Le Conseil d’Etat précise que cette obligation interdit à un soumissionnaire de déposer deux offres « en son nom personnel », mais n’interdit pas de manière automatique à un soumissionnaire potentiel de déposer une offre en son nom personnel lorsque, pour le même marché, et la même procédure, une autre offre est déposée par une association momentanée à laquelle il participe.

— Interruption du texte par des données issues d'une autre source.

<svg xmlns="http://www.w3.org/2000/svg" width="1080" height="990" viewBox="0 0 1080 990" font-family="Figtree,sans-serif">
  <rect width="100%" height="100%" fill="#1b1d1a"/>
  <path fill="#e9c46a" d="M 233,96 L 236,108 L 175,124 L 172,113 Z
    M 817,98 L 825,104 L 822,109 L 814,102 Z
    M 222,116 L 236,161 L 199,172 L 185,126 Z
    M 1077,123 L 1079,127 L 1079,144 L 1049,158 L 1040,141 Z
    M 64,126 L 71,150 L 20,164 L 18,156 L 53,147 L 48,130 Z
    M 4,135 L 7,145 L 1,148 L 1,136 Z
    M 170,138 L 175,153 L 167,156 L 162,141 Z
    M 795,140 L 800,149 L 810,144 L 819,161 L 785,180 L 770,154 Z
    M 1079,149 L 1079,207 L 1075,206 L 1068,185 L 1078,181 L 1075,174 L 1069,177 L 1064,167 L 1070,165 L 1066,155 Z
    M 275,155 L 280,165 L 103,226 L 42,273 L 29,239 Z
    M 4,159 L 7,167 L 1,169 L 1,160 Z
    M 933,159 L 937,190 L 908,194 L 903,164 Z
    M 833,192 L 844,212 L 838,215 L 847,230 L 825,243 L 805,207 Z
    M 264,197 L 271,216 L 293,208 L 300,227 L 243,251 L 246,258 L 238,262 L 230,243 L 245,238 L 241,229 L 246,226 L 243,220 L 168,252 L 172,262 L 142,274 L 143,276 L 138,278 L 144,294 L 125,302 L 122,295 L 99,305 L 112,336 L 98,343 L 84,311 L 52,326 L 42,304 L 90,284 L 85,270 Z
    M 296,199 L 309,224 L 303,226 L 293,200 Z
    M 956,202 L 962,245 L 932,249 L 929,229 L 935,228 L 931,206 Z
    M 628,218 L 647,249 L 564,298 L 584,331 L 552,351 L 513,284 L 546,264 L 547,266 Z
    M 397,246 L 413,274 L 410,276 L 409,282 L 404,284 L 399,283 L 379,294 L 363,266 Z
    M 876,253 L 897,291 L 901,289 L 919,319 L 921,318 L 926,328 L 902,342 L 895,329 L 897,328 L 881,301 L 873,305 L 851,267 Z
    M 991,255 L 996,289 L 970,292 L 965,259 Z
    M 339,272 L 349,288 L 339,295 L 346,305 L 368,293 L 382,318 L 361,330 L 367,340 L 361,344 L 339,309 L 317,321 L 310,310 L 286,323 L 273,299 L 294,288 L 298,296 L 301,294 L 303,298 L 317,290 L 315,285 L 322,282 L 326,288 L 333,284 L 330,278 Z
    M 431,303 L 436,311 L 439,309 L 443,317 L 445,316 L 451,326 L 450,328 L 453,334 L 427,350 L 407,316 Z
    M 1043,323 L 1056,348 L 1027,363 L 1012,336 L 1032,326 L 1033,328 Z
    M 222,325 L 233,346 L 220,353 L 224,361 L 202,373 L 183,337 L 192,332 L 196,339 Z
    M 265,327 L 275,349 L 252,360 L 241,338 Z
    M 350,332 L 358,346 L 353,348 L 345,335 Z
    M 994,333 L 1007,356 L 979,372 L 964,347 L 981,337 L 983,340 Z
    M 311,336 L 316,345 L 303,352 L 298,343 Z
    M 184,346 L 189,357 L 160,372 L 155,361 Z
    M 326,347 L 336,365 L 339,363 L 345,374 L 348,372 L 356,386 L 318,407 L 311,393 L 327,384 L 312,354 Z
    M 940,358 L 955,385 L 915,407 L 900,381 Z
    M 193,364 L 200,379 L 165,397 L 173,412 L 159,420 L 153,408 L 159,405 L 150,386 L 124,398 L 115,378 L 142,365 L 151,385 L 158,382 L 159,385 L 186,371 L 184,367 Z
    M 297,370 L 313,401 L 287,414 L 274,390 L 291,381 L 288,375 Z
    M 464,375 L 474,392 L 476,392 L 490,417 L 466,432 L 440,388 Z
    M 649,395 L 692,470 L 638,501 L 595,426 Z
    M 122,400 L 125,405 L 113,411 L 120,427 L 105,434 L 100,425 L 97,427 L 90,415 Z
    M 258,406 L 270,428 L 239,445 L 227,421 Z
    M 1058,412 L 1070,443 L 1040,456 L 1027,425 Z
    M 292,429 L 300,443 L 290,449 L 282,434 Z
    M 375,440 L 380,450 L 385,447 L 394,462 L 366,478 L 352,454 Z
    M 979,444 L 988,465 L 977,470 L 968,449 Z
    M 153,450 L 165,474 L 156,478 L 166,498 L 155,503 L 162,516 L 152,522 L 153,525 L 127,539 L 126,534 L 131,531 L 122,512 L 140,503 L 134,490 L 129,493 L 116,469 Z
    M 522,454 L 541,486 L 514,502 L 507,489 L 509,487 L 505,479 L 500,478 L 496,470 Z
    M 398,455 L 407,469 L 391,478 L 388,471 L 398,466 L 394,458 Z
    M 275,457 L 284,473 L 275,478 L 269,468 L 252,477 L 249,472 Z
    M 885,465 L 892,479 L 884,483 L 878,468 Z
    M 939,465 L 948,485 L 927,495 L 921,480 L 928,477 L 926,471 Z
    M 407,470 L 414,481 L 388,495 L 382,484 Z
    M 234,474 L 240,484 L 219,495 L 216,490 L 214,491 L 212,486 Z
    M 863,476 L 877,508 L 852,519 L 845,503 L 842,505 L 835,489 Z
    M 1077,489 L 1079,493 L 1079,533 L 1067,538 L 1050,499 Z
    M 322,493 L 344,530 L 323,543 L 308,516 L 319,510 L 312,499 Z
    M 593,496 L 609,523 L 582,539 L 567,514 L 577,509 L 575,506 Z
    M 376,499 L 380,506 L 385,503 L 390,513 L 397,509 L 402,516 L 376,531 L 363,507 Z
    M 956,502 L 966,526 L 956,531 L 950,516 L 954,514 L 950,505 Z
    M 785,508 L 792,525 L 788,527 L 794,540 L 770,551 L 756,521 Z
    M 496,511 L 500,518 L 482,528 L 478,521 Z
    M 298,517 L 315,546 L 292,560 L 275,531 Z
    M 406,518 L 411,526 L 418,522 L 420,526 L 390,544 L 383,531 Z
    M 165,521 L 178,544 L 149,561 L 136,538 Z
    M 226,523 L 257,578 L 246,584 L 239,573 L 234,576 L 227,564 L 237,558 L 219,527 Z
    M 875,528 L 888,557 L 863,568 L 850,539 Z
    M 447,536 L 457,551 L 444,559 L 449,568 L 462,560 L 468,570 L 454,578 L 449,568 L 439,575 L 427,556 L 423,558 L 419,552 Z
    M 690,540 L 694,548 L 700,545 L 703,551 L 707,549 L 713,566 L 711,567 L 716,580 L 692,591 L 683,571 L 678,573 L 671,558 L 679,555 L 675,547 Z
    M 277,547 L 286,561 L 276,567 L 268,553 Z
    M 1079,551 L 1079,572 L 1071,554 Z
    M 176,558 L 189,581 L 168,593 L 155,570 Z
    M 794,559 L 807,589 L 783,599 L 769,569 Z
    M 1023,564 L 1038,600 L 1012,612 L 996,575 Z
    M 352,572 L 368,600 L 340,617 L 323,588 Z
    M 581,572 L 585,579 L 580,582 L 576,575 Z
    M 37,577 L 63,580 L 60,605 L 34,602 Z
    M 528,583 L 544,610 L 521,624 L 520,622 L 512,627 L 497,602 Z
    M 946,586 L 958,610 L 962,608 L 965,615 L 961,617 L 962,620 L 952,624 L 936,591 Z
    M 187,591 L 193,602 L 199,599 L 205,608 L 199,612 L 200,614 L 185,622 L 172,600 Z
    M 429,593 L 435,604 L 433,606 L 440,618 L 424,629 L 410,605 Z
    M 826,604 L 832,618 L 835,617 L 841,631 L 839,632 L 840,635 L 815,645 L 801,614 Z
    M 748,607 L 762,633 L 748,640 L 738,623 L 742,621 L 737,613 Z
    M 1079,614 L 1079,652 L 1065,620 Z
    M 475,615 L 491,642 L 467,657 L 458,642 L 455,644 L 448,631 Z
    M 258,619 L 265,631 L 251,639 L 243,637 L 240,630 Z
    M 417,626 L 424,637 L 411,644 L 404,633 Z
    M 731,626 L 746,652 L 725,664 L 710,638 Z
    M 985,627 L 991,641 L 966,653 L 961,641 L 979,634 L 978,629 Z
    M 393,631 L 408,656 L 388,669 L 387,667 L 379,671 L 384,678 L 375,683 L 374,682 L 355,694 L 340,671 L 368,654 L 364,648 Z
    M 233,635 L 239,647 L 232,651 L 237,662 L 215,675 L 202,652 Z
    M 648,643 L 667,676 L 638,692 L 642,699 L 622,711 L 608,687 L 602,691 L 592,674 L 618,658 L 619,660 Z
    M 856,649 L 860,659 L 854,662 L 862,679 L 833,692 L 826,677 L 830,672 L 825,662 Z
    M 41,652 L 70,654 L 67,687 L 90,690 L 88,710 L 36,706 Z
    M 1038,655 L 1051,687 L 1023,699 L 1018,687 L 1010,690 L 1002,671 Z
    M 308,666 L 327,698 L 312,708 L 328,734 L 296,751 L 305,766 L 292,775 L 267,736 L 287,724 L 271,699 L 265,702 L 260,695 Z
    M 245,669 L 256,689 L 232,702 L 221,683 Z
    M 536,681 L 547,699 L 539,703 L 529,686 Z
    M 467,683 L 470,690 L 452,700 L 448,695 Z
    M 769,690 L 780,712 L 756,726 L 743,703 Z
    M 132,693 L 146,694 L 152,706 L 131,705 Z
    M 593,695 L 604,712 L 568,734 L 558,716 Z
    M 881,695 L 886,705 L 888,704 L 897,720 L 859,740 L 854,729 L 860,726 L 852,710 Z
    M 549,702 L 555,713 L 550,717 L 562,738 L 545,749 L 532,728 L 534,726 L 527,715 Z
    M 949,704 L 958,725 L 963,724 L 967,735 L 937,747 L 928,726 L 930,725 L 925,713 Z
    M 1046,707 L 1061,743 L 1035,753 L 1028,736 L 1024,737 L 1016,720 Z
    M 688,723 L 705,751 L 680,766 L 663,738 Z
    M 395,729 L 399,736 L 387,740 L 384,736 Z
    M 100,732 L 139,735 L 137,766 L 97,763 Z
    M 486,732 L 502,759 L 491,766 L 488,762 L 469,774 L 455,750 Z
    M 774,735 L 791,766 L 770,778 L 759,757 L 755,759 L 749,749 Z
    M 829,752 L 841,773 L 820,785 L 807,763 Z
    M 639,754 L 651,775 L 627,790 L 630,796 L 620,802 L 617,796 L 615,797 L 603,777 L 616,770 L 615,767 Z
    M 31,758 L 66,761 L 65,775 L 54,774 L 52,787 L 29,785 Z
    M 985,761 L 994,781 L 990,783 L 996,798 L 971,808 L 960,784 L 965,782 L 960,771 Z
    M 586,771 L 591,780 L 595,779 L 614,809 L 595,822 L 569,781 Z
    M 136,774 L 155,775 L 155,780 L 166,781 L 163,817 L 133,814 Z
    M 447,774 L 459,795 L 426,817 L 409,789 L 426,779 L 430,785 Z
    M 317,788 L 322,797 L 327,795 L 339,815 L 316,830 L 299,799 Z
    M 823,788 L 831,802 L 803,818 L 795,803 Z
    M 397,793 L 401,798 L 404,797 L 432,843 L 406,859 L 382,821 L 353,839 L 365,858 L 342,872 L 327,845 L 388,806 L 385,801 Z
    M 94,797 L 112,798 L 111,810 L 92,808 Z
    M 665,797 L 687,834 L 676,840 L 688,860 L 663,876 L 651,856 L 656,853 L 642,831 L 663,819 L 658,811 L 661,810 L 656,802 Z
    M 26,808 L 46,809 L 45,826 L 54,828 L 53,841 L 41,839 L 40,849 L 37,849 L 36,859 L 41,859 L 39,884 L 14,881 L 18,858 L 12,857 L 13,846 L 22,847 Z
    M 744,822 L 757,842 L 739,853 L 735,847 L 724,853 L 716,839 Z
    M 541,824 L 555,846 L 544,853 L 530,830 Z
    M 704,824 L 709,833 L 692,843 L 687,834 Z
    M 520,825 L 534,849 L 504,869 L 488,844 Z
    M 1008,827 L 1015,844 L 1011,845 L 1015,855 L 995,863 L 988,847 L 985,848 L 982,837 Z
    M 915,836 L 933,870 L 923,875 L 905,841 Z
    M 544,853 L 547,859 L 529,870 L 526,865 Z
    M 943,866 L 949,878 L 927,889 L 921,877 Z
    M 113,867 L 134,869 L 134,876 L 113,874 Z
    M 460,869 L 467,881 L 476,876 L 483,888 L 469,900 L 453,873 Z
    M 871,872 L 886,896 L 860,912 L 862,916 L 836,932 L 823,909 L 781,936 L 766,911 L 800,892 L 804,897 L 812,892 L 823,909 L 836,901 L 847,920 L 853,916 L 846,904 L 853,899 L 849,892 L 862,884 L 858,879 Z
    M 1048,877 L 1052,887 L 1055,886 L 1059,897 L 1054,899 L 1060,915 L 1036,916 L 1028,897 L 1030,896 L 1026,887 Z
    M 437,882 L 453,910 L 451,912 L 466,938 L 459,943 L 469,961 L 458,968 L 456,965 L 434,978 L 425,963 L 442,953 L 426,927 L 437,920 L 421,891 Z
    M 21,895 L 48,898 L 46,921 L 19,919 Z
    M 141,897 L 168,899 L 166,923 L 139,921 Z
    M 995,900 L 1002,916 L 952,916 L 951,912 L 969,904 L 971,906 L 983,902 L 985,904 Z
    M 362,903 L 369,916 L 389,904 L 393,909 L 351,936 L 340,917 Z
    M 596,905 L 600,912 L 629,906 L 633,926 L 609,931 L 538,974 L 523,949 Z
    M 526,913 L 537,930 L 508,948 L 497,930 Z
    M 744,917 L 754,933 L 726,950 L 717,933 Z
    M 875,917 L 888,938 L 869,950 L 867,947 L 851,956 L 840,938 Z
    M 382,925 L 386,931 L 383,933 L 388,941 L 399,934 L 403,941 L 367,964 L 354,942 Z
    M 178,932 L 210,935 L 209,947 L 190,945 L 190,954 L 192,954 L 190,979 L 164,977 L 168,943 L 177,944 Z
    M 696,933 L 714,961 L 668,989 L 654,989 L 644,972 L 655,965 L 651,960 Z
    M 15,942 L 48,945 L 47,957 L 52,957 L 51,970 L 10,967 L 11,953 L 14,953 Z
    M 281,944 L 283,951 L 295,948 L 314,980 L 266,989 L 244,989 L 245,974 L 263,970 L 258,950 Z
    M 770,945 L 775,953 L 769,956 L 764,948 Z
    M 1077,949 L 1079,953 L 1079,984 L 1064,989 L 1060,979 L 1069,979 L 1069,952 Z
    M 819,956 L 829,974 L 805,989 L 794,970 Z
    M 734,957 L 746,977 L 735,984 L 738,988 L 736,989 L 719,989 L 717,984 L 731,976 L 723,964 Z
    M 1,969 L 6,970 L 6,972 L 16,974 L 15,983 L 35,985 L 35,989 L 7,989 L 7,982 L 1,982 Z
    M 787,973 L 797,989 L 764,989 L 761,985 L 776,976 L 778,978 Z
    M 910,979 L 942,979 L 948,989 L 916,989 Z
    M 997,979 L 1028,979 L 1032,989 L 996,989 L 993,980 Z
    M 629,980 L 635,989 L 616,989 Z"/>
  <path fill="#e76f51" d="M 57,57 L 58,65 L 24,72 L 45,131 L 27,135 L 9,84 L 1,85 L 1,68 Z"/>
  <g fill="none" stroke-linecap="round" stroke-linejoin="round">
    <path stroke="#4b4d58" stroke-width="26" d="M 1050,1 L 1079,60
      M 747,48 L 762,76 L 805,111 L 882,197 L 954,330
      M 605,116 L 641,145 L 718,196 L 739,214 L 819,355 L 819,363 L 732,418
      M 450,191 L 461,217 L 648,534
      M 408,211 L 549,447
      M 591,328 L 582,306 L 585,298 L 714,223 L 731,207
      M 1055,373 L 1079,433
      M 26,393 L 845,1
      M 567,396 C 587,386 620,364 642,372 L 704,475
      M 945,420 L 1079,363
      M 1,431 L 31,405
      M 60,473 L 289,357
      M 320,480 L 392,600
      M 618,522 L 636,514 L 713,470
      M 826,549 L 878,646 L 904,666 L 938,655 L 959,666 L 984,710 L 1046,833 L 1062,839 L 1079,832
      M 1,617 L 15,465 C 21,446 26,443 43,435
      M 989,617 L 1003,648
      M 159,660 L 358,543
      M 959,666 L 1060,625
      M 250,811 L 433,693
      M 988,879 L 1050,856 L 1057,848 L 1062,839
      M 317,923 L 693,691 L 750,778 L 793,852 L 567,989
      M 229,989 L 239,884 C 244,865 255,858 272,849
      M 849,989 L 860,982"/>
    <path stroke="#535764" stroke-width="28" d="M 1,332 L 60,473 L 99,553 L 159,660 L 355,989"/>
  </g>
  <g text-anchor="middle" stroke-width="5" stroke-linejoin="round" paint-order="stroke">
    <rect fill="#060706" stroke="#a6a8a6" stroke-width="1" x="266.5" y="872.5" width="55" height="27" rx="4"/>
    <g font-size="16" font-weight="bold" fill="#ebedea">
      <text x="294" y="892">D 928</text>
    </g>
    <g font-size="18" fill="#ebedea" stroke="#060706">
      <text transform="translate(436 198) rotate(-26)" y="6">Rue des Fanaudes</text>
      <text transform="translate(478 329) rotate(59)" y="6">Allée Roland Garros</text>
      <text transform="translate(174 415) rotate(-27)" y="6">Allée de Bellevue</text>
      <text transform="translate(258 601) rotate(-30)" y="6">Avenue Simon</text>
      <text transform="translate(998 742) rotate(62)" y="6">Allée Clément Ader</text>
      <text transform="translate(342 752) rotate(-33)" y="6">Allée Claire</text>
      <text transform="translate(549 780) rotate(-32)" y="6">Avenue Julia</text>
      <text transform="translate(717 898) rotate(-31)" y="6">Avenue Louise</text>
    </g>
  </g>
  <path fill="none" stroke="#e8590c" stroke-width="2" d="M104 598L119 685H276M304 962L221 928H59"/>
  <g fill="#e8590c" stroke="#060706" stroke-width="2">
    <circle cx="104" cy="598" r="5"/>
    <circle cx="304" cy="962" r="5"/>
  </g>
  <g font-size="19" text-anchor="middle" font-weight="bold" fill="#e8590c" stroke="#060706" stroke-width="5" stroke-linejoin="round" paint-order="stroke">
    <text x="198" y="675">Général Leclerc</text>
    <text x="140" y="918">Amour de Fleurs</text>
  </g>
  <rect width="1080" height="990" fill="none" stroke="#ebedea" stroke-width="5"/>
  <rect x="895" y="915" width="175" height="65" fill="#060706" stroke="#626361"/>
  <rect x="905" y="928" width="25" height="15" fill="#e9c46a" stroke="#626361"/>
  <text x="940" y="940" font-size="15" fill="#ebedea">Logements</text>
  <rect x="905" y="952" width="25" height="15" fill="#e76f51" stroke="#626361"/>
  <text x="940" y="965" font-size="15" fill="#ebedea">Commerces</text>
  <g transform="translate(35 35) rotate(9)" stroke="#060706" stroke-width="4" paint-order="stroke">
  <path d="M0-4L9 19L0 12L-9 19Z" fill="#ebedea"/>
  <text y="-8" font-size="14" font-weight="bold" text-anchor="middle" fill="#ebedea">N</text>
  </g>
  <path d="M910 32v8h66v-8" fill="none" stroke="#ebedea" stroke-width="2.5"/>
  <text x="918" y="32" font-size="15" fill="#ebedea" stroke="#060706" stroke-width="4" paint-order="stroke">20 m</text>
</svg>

Se référant à l’arrêt Assitur de la Cour de Justice de l’Union européenne, le Conseil d’Etat conclut que le pouvoir adjudicateur ne pouvait pas écarter l’offre du requérant, déposée en son nom propre, pour le motif qu’il participait à une association momentanée qui avait remis une autre offre, sans l’inviter préalablement à démontrer que l’existence de ces deux offres ne faussait pas faussé le jeu normal de la concurrence.

L’arrêt ne précise pas si le pouvoir adjudicateur doit interroger le soumissionnaire en toute hypothèse, ou seulement lorsqu’il envisage l’écartement d’une offre.

On relèvera que le Conseil d’Etat insiste sur les distinctions entre une offre déposée par un membre d’une association momentanée, en son nom propre, et l’offre de ladite association, de sorte qu’il ne semble pas qu’une présomption d’atteinte au principe de la concurrence puisse ressortir de cet arrêt.

Sources :

  • C.E., n°22.340 du 31 janvier 2013 ;
  • C.J.U.E., C-538/07 du 19 mai 2009, points 29 et 30.